Il a beau vouloir n'être "que porte-parole de lui-même", le journaliste François Ruffin, auteur du documentaire à succès "Merci patron!", incarne bien l'esprit contestataire et rebelle du mouvement "Nuit debout", surtout parisien, mais dont il espère qu'il va faire tache d'huile.
Le premier long métrage de ce Calaisien d'origine, âgé de 40 ans, tourne en dérision le géant du luxe LVMH et son PDG Bernard Arnault, prenant délibérément le parti des petits contre les gros. Dès la sortie en salle, mi-février, ce fan du cinéaste américain Michael Moore espérait que son film serve de "détonateur" et permette "une convergence des luttes".
Avec ses "camarades" de Fakir, journal satirique à Amiens dont il est le rédacteur en chef, et d'autres amis, François Ruffin organise le 23 février à la Bourse du travail à Paris une soirée intitulée "Leur faire peur". Entendre : à l'oligarchie.
Quelques jours plus tard naîtra le comité d'organisation "Nuit debout" qui, à l'issue de la manifestation du 31 mars contre la loi El Khomri dans la capitale, décide d'occuper la place de la République. "Merci patron ! " y sera diffusé le soir même, en présence de son réalisateur, au milieu d'une foule effervescente.
Celui qui se définit de "gauche critique" refuse en revanche toute personnalisation, à commencer par celle du mouvement : "Je ne suis que porte-parole de moi-même", explique François Ruffin à l'AFP.
'Poil à gratter'
Son premier fait d'armes remonte à 2003. Dans "Les petits soldats du journalisme", cet admirateur de Bourdieu dénonce le formatage des écoles de journalisme où "aucune place n'est donnée à l'engagement politique et à l'impertinence". Son ouvrage fera l'effet d'une petite bombe dans le milieu, notamment au Centre de formation des journalistes (CFJ), dont il a fréquenté les bancs.

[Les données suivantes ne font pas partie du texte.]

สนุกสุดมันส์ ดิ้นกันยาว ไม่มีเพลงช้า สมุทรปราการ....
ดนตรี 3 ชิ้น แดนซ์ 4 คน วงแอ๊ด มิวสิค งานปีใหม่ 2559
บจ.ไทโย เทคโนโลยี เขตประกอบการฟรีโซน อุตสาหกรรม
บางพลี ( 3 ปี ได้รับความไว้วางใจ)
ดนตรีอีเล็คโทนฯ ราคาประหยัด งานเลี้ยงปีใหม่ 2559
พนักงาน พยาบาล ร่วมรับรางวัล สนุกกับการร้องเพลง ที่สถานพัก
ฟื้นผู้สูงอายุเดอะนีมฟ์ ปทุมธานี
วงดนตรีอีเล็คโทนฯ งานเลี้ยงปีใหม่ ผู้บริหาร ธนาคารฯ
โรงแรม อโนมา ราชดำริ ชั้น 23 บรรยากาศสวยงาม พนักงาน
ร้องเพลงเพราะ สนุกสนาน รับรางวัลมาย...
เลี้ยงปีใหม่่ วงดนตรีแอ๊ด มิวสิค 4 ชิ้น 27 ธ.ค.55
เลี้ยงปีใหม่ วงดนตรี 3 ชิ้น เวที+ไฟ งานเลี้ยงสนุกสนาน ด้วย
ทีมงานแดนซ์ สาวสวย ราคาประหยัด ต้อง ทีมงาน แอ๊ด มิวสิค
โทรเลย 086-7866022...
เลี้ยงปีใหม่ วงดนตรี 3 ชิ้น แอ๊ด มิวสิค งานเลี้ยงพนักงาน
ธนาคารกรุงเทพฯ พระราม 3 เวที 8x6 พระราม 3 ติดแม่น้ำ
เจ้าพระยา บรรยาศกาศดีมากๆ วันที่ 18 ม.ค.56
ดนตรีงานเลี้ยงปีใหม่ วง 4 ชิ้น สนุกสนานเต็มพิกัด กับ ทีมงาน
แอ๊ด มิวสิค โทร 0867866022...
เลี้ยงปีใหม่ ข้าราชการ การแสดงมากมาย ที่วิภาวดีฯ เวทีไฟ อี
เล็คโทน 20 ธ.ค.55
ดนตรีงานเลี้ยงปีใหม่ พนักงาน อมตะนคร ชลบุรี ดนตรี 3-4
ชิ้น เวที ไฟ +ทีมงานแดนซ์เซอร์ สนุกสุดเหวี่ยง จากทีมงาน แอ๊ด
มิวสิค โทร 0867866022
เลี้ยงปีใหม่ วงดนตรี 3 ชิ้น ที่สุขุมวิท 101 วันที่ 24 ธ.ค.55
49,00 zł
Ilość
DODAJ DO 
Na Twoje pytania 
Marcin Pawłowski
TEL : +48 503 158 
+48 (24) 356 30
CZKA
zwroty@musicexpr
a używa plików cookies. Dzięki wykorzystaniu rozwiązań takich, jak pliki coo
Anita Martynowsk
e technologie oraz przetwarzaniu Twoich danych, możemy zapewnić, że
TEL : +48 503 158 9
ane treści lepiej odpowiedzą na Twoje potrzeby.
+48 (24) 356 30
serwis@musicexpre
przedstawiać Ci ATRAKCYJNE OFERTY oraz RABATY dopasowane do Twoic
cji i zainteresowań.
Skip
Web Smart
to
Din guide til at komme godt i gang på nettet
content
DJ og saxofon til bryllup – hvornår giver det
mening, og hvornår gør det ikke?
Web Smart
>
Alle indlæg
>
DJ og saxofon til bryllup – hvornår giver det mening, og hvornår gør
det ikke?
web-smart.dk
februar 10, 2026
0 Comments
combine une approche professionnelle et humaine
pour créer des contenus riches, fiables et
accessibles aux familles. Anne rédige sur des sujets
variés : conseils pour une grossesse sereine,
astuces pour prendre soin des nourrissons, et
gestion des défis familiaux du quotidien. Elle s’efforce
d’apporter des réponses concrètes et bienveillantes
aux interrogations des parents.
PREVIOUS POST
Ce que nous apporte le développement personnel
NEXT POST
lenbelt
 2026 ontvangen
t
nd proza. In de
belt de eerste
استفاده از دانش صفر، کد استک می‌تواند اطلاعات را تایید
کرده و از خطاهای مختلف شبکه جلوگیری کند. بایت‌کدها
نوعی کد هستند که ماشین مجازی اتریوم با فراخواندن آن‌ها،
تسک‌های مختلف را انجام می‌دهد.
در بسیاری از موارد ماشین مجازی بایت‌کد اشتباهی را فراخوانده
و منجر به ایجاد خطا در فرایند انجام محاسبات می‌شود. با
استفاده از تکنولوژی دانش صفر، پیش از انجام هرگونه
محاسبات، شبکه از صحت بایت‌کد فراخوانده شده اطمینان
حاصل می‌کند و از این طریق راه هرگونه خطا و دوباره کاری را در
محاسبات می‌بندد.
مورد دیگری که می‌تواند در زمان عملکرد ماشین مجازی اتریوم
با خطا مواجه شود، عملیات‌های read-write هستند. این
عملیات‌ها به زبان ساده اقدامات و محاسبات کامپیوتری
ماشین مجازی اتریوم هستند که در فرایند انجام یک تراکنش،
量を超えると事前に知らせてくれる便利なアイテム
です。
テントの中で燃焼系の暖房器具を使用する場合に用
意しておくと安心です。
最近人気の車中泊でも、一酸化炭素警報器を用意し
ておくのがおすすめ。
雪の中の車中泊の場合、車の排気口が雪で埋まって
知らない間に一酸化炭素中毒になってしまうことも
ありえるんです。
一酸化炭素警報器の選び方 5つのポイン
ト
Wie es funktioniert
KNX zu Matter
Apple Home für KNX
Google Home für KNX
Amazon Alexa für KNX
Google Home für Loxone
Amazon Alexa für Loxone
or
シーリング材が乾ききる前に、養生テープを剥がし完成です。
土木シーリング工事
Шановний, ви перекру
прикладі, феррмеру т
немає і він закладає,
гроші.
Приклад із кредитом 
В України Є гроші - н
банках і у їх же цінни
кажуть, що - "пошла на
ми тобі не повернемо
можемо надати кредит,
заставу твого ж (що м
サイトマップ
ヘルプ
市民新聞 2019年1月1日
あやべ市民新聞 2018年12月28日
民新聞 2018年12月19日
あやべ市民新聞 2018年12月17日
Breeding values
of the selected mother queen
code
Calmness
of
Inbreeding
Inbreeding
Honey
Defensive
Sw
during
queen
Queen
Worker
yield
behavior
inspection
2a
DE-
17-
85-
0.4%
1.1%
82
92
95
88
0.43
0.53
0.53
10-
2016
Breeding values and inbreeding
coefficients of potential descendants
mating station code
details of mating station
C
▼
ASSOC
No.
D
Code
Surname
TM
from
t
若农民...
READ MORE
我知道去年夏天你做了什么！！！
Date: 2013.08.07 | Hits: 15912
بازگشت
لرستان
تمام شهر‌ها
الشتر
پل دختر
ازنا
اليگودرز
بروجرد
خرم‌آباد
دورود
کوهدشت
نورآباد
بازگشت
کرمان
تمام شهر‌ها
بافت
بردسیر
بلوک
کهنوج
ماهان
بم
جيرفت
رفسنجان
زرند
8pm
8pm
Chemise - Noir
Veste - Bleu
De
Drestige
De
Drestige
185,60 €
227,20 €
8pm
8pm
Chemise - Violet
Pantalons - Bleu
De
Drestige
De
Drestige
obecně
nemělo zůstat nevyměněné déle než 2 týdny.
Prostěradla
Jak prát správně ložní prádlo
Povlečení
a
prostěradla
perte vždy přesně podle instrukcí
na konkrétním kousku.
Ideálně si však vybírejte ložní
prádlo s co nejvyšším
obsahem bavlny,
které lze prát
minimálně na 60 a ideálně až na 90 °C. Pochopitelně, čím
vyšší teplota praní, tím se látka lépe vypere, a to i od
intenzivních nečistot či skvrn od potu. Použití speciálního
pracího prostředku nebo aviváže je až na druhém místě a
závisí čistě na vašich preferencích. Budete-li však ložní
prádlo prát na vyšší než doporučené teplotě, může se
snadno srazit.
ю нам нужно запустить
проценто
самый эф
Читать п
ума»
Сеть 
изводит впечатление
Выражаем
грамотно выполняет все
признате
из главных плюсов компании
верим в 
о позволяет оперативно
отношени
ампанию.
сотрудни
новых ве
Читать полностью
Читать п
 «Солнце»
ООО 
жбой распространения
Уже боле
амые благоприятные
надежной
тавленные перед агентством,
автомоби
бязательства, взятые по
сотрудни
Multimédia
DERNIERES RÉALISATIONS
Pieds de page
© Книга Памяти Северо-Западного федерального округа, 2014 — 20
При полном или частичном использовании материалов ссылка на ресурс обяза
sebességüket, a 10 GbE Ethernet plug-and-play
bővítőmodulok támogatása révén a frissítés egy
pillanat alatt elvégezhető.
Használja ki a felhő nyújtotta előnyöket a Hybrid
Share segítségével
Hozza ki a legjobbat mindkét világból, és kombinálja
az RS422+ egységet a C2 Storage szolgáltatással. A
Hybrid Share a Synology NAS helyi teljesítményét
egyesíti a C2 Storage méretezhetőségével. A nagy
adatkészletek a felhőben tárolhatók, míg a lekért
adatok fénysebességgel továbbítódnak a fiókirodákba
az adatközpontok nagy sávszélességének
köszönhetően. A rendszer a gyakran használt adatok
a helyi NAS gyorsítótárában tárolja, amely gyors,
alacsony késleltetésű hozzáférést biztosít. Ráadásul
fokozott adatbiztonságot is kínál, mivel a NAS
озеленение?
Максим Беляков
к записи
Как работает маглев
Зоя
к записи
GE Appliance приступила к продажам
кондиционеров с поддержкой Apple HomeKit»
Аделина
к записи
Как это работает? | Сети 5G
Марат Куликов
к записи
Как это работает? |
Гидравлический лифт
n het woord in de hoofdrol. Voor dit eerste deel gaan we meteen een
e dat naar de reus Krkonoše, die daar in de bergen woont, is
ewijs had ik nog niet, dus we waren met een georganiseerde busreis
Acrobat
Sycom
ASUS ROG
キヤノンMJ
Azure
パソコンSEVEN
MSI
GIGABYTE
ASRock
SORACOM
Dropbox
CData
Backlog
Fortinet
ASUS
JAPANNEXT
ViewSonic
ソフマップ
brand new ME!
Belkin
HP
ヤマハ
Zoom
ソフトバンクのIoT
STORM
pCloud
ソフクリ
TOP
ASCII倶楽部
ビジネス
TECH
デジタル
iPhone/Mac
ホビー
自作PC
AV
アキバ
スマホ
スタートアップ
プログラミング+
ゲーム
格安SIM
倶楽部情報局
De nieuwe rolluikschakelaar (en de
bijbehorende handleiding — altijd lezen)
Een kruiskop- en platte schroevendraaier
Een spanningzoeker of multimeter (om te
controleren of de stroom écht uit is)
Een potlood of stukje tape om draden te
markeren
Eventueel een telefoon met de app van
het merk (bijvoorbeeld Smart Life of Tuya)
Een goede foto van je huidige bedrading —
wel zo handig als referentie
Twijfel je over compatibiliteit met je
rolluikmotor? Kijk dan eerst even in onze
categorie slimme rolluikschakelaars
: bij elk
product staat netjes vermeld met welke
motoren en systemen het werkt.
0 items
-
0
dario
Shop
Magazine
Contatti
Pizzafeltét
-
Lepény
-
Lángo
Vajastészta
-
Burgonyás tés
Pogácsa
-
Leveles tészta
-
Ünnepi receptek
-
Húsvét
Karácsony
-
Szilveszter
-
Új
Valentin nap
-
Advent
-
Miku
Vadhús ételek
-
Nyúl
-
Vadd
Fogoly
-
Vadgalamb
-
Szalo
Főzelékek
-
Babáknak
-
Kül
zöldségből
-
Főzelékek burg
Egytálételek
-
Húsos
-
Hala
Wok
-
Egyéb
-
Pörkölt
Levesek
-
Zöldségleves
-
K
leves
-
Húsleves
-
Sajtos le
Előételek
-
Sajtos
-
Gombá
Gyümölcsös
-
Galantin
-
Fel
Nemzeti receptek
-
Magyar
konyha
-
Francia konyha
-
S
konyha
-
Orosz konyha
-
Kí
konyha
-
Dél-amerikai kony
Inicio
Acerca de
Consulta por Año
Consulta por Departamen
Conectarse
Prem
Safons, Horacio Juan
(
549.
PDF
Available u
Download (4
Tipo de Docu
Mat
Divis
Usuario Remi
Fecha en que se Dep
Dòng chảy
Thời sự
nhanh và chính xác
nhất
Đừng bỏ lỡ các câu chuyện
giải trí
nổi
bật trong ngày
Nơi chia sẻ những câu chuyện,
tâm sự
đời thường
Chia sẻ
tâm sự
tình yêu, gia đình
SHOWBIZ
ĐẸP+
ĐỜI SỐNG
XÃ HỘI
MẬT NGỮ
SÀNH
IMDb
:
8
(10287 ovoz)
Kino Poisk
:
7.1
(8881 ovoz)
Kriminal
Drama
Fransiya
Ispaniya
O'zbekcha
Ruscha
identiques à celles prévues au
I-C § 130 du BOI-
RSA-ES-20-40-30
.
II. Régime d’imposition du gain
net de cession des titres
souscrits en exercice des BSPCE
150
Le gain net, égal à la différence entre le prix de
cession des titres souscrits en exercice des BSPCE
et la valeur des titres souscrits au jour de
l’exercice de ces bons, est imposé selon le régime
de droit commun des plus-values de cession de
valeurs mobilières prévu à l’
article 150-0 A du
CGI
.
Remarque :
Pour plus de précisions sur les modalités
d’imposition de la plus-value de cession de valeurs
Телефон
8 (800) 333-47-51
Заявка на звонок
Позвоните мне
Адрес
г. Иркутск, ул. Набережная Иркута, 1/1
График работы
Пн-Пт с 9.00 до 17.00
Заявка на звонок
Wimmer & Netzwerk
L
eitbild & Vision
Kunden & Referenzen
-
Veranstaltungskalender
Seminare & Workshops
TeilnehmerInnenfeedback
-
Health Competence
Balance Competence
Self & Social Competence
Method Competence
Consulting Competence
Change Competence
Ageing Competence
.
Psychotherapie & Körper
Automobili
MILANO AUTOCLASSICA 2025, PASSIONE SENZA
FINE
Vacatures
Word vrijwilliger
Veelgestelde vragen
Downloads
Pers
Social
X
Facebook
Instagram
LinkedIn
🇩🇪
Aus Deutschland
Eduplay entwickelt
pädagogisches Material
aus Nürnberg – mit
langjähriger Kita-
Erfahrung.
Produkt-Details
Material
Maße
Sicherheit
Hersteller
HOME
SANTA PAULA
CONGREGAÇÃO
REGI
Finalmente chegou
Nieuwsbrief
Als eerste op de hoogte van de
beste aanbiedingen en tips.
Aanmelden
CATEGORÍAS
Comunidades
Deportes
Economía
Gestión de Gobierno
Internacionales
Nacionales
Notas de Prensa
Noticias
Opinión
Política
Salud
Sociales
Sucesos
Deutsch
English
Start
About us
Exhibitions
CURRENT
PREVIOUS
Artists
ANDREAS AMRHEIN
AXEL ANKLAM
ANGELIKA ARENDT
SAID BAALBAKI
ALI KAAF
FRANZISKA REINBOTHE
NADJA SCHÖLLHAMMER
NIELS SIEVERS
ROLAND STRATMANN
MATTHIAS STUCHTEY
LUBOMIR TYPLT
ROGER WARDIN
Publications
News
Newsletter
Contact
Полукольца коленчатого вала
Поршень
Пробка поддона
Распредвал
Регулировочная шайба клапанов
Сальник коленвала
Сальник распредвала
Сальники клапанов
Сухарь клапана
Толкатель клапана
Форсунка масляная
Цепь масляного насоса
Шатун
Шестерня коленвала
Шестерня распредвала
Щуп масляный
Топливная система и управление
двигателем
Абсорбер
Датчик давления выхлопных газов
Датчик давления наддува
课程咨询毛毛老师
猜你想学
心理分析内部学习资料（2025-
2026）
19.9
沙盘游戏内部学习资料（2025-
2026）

"C'était déjà un garçon malin, intelligent et plutôt sympa, avec une vraie fibre de poil à gratter", se rappelle l'un de ses anciens camarades de promotion. Porté par "la volonté de transformation sociale", ce passionné de football s'investit, en parallèle de ses études de lettres, puis de journalisme, dans son journal Fakir, fondé en 1999 à Amiens et "fâché avec tout le monde. Ou presque".
"Le déclencheur de Fakir, c'est la délocalisation de Yoplait. Puis Abelia, Whirlpool...", explique le militant. Il suit aujourd'hui de près le combat des salariés de l'usine Pentair de Ham (Somme), menacée de fermeture.
'Repasser par la rue'
Collaborateur régulier du Monde Diplomatique, il intègre l'équipe de l'émission "Là-bas si j'y suis", de Daniel Mermet sur France Inter. Entre 2000 et 2012, le Picard y égrène les reportages de critique sociale. Décrivant un "excellentissime journaliste", M. Mermet peint un homme "au fort caractère" qui "aime faire les choses seul".
Mais certains de ses confrères n'apprécient pas ses méthodes. "Au-delà des critiques à l'égard du CFJ, dont certaines étaient justifiées, c'est davantage sa manière de procéder avec nos propos retranscrits hors contexte, sans nous prévenir, qui nous avait choqués", témoigne l'un de ses anciens camarades de promotion.
À Amiens, son ouvrage "Quartier nord" (2006) avait fait grand bruit, certains lui reprochant d'avoir révélé des informations qui "normalement devaient rester confidentielles", se rappelle Mickaël Tassart, rédacteur en chef du Courrier picard.
Un temps compagnon de route du Front de gauche, aujourd'hui morcelé, François Ruffin s'en dit "désabusé". "Aujourd'hui, il faut repasser par la rue, car les partis politique ont tous échoué. Mais une 'Nuit debout' à Paris ne suffit pas : il faut que le mouvement s'irrigue partout, dans les quartiers populaires, et que l'onde de choc arrive... jusqu'à Ham!" rêve-t-il.